Okay, we've got a plan, we've submitted our paperwork, and we've started down the path of getting rid of the vast majority of our possessions. Let's get you to that foreign country.
6. Sell your stuff online-- Honestly, we were able to get rid of a most of our stuff by just letting our friends and co-workers know what was available. But if you still have some larger items that are worth significant money, definitely try to sell them online. I put our big pieces on Craigslist on a Saturday morning and had most of it sold by Sunday afternoon. We didn't bother with $10 bookshelves. To me, it's not worth it to wait around for a stranger to invade your home, but we were able to make some money on our furniture that will really come in handy when we land. You can also try listing your stuff in a local buy/sell/trade Facebook group. I'm too impatient to put it on an app.
7. Donate your remaining household items to a local homeless services agency-- I've worked at a homeless shelter for the past two years, so I know how much they love to get household items for people who are moving into their own apartment for the very first time. Any small furniture, towels, drapes, pots and pans, and other random items you can't sell or give away could really make a difference for someone who is struggling to get their life together and build a home. You can even call and see if they can pick up your stuff. You items will stay local, won't be resold, and will benefit someone who truly needs it.

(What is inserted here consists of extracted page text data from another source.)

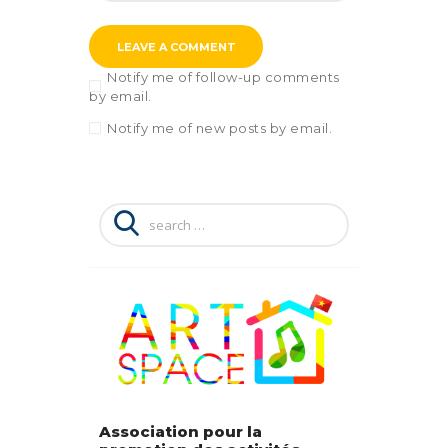
Notify me of follow-up comments
by email.
Notify me of new posts by email.
Search
for:
Association pour la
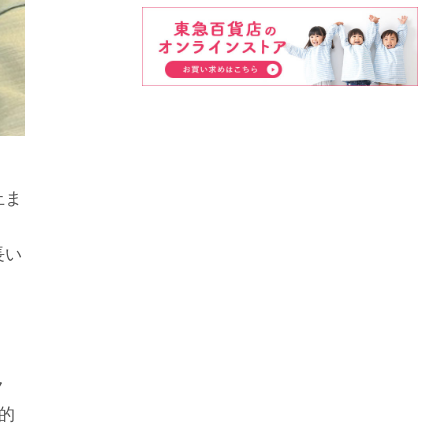
止ま
長い
ク
的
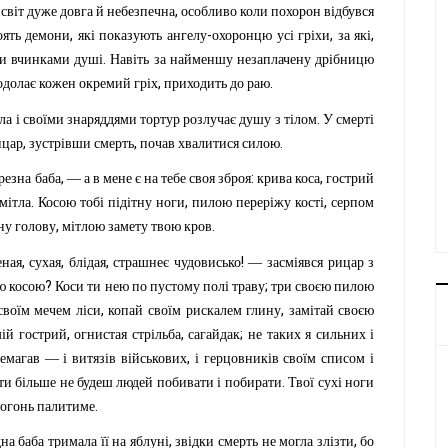
,
світ
дуже
довга
й
небезпечна
особливо
коли
похорон
відбувся
,
-
,
,
оять
демони
які
показують
ангелу
охоронцю
усі
гріхи
за
які
.
и
вчинками
душі
Навіть
за
найменшу
незаплачену
дрібницю
,
.
одолає
кожен
окремий
гріх
приходить
до
раю
.
ла
і
своїми
знаряддями
тортур
розлучає
душу
з
тілом
У
смерті
,
,
.
ицар
зустрівши
смерть
почав
хвалитися
силою
,
:
,
резна
баба
—
а
в
мене
є
на
тебе
своя
зброя
крива
коса
гострий
.
,
,
мітла
Косою
тобі
підітну
ноги
пилою
переріжу
кості
серпом
,
.
ну
голову
мітлою
замету
твою
кров
,
,
,
!
еная
сухая
блідая
страшнеє
чудовисько
—
засміявся
рицар
з
?
;
ю
косою
Коси
ти
нею
по
пустому
полі
траву
три
своєю
пилою
,
,
своїм
мечем
ліси
копай
своїм
рискалем
глину
замітай
своєю
,
,
;
мій
гострий
огнистая
стрільба
сагайдак
не
таких
я
сильних
і
,
емагав
—
і
витязів
військових
і
герцовників
своїм
списом
і
.
ти
більше
не
будеш
людей
побивати
і
побирати
Твої
сухі
ноги
.
огонь
палитиме
,
,
на
баба
тримала
її
на
яблуні
звідки
смерть
не
могла
злізти
бо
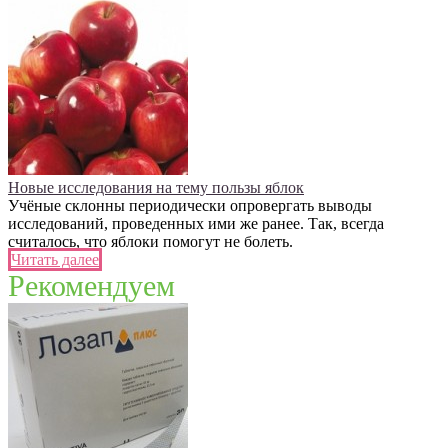
Новые исследования на тему пользы яблок
Учёные склонны периодически опровергать выводы
исследований, проведенных ими же ранее. Так, всегда
считалось, что яблоки помогут не болеть.
Читать далее
Рекомендуем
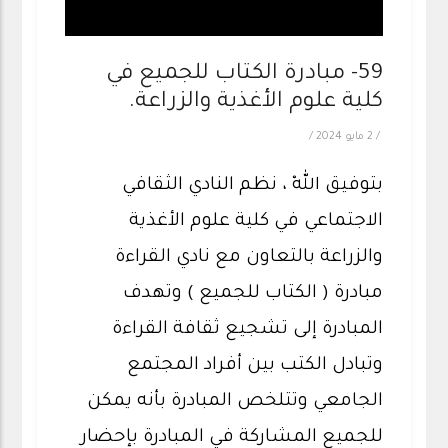
59- مبادرة الكتاب للجميع في
كلية علوم الأغذية والزراعة.
/
2 مايو 2024
/
بتوفيق اللهْ ، نظم النادي الثقافي
الاجتماعي في كلية علوم الأغذية
والزراعة بالتعاون مع نادي القراءة
مبادرة ( الكتاب للجميع ) وتهدف
المبادرة إلى تشجيع ثقافة القراءة
وتبادل الكتب بين أفراد المجتمع
الجامعي وتتلخص المبادرة بأنه يمكن
للجميع المشاركة في المبادرة بإحضار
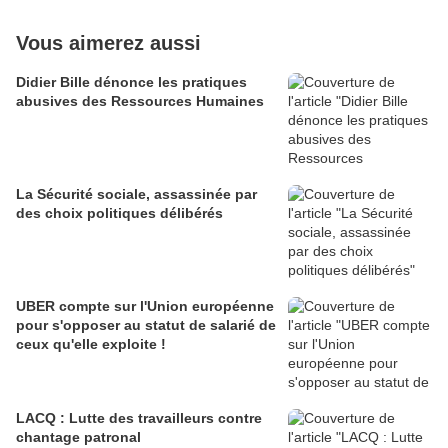
Vous aimerez aussi
Didier Bille dénonce les pratiques
abusives des Ressources Humaines
La Sécurité sociale, assassinée par
des choix politiques délibérés
UBER compte sur l'Union européenne
pour s'opposer au statut de salarié de
ceux qu'elle exploite !
LACQ : Lutte des travailleurs contre
chantage patronal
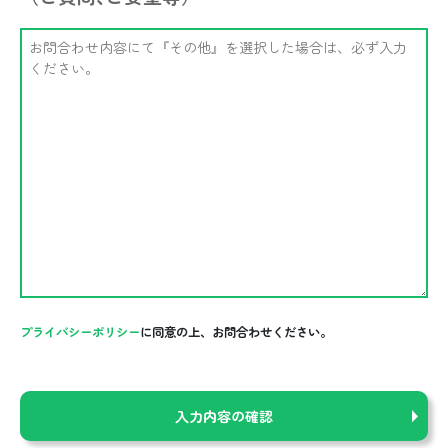
プライバシーポリシー
に同意の上、お問合わせください。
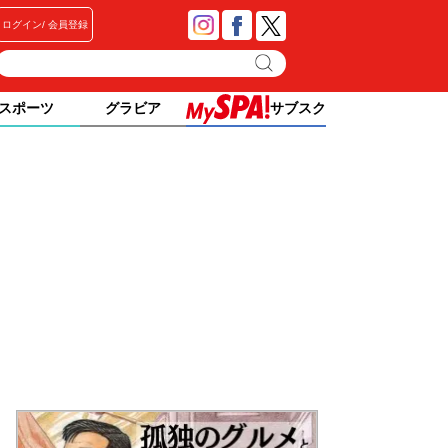
ログイン
会員登録
スポーツ
グラビア
サブスク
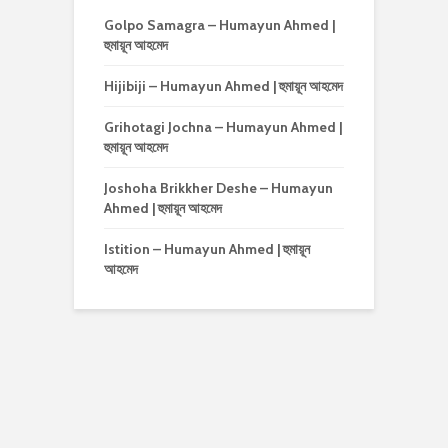
Golpo Samagra – Humayun Ahmed |
হুমায়ূন আহমেদ
Hijibiji – Humayun Ahmed | হুমায়ূন আহমেদ
Grihotagi Jochna – Humayun Ahmed |
হুমায়ূন আহমেদ
Joshoha Brikkher Deshe – Humayun
Ahmed | হুমায়ূন আহমেদ
Istition – Humayun Ahmed | হুমায়ূন
আহমেদ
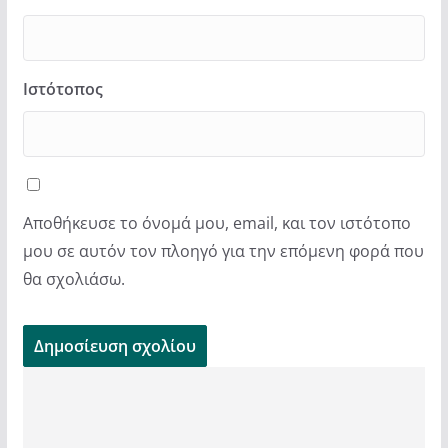
Ιστότοπος
Αποθήκευσε το όνομά μου, email, και τον ιστότοπο
μου σε αυτόν τον πλοηγό για την επόμενη φορά που
θα σχολιάσω.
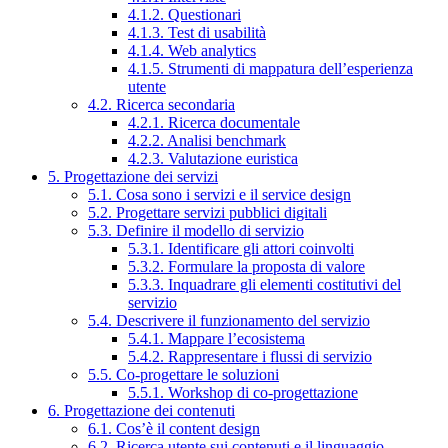
4.1.2. Questionari
4.1.3. Test di usabilità
4.1.4. Web analytics
4.1.5. Strumenti di mappatura dell’esperienza
utente
4.2. Ricerca secondaria
4.2.1. Ricerca documentale
4.2.2. Analisi benchmark
4.2.3. Valutazione euristica
5. Progettazione dei servizi
5.1. Cosa sono i servizi e il service design
5.2. Progettare servizi pubblici digitali
5.3. Definire il modello di servizio
5.3.1. Identificare gli attori coinvolti
5.3.2. Formulare la proposta di valore
5.3.3. Inquadrare gli elementi costitutivi del
servizio
5.4. Descrivere il funzionamento del servizio
5.4.1. Mappare l’ecosistema
5.4.2. Rappresentare i flussi di servizio
5.5. Co-progettare le soluzioni
5.5.1. Workshop di co-progettazione
6. Progettazione dei contenuti
6.1. Cos’è il content design
6.2. Ricerca utente sui contenuti e il linguaggio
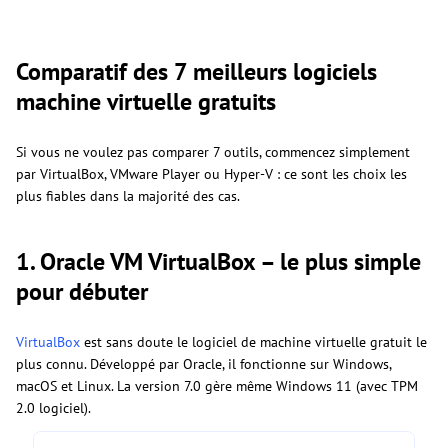
Comparatif des 7 meilleurs logiciels
machine virtuelle gratuits
Si vous ne voulez pas comparer 7 outils, commencez simplement
par VirtualBox, VMware Player ou Hyper-V : ce sont les choix les
plus fiables dans la majorité des cas.
1. Oracle VM VirtualBox – le plus simple
pour débuter
VirtualBox
est sans doute le logiciel de machine virtuelle gratuit le
plus connu. Développé par Oracle, il fonctionne sur Windows,
macOS et Linux. La version 7.0 gère même Windows 11 (avec TPM
2.0 logiciel).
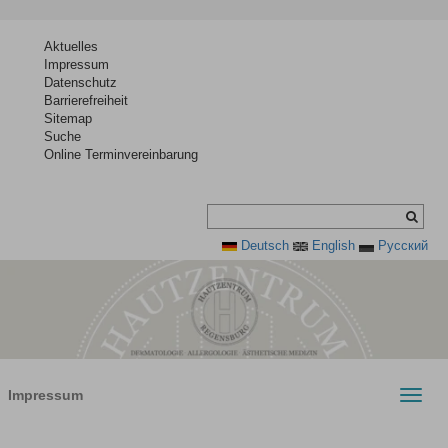
Aktuelles
Impressum
Datenschutz
Barrierefreiheit
Sitemap
Suche
Online Terminvereinbarung
Deutsch
English
Pусский
Impressum
Toggle
naviga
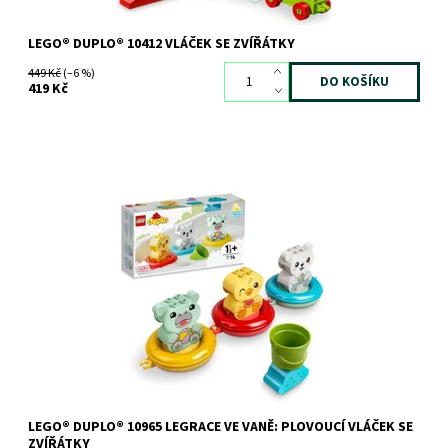
LEGO® DUPLO® 10412 VLÁČEK SE ZVÍŘÁTKY
449 Kč
(–6 %)
419 Kč
Hrajte si a rozvíjejte dovednosti při každém koupání se 3
roztomilými zvířátky, která plavou.
Dostupnost:
Skladem
3 ks
Kód:
9684
Značka:
LEGO
LEGO® DUPLO® 10965 LEGRACE VE VANĚ: PLOVOUCÍ VLÁČEK SE
ZVÍŘÁTKY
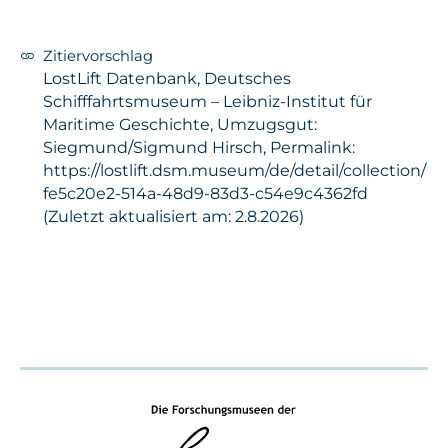
Zitiervorschlag
LostLift Datenbank, Deutsches
Schifffahrtsmuseum – Leibniz-Institut für
Maritime Geschichte, Umzugsgut:
Siegmund/Sigmund Hirsch, Permalink:
https://lostlift.dsm.museum/de/detail/collection/
fe5c20e2-514a-48d9-83d3-c54e9c4362fd
(Zuletzt aktualisiert am: 2.8.2026)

8. Investigate possibilities for your pets-- We've gotten rid of our worldly goods, but what about our animal friends. If you want to take your pets with you, be sure to carefully research fees and quarantine rules. Your pet may need to stay in a quarantine facility for a few weeks. We knew our chicken wouldn't survive the journey, and we wouldn't have anywhere to keep her in a high rise apartment in Glasgow. Luckily, we have a friend who lives in the country. Our little dragon was in chicken paradise.
9. Choose your suitcases wisely-- You've gotten rid of most of your stuff, but now what about all the stuff you have to take with you? We decided to take two suitcases each. Paying the second bag fee was the cheapest option we could come up with. Be sure to check with the airline you're flying with about their baggage policy on international flights. It's usually a little better than U.S. domestic flights. If you have to buy new luggage, choose carefully. Consider the weight. If you only get to take 200 pounds worth of stuff, you want as little of that as possible to be actual suitcase. You might also want to consider buying one hard sided suitcase and carefully packing any breakable items in there. We went to Ross to buy new suitcases. It's definitely cheaper than a department store, and the selection is pretty good.
10. Weigh as you go-- Hopefully you have a bathroom scale so you can weigh your suitcases before you go to the airport. This will help you determine if you need to further eliminate precious books from your cookbook collection or if you need to shift some items from one case to another. Try and be strategic about distributing the weight, and take full advantage of it. We're going to have to buy a lot of stuff when we get there, so go ahead and fill it up as much as you can.